Wednesday, September 23, 2009

First Snow- Winter's Shot Across the Bow.



Here we are a mere day past the autumal equinox and winter has fired her first shot across the bow. We awoke to 4" of heavy fall snow and it continued most of the day. I'm not kidding myself because this will be short lived; but it is fair warning that this place is about winter in a serious way.
We set the pup out in it for his first foray into snow and the result was quite hilarious. Later in the morning Evan and a friend went out and built a snowman- a rare treat in the Interior. For most of the winter the snow is far too dry and powdery to form any sort of snowman or even a decent snowball.
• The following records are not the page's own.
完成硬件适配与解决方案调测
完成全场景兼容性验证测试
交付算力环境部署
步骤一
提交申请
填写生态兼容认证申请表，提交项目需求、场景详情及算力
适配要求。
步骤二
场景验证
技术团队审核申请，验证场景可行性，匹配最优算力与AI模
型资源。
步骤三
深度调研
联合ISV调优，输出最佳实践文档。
It was a stern reminder to finish up my pre-winter chores.

4 comments:

R. Gabe Davis said...

I don't know about eveyone else but I would like to hear about preparing for winter in that northern wilderness all of us Tennesseans dream of and swear we will visit one day. How do you heat? How much food to you store for times it is to nasty to get out? call me crazy I am just curious.

hodgeman said...

We primarily heat with diesel- I like to have 500 gallons on hand at the start of winter and that might see me through until New Years. I generally burn 1000 gallons a year overall. Wood stoves are quaint and I really want one but they don't work so well with modern efficient houses so I'm waiting. Planning on getting a wood boiler when they figure out they're not gold plated.

We typically keep 3 months of food on the shelf- maybe more, some things like meat or flour, rice we buy in larger quantities due to economics.

We have a small store in our town that we can get essentials and we go to Fairbanks ever month or so for a change of scenery and picking up stuff we can't find here.

Surprisingly- the colder parts of winter are easier for travel. Roads are drier and the snow is more powdery. Spring and Fall can be icy and harder to get around during. For backcountry- winter is the time to go. Everything is frozen- take a snowmachine and just go!

JJP said...

Great job with your outdoors/ hunting blog- it's great to read, very well written and well considered. I'm glad to have stumbled across it, and have subscribed to it via RSS. Just wanted to say thanks for taking the time with it, I know it can be a pain.

hodgeman said...

Thanks JJP, nice to receive some positive feedback.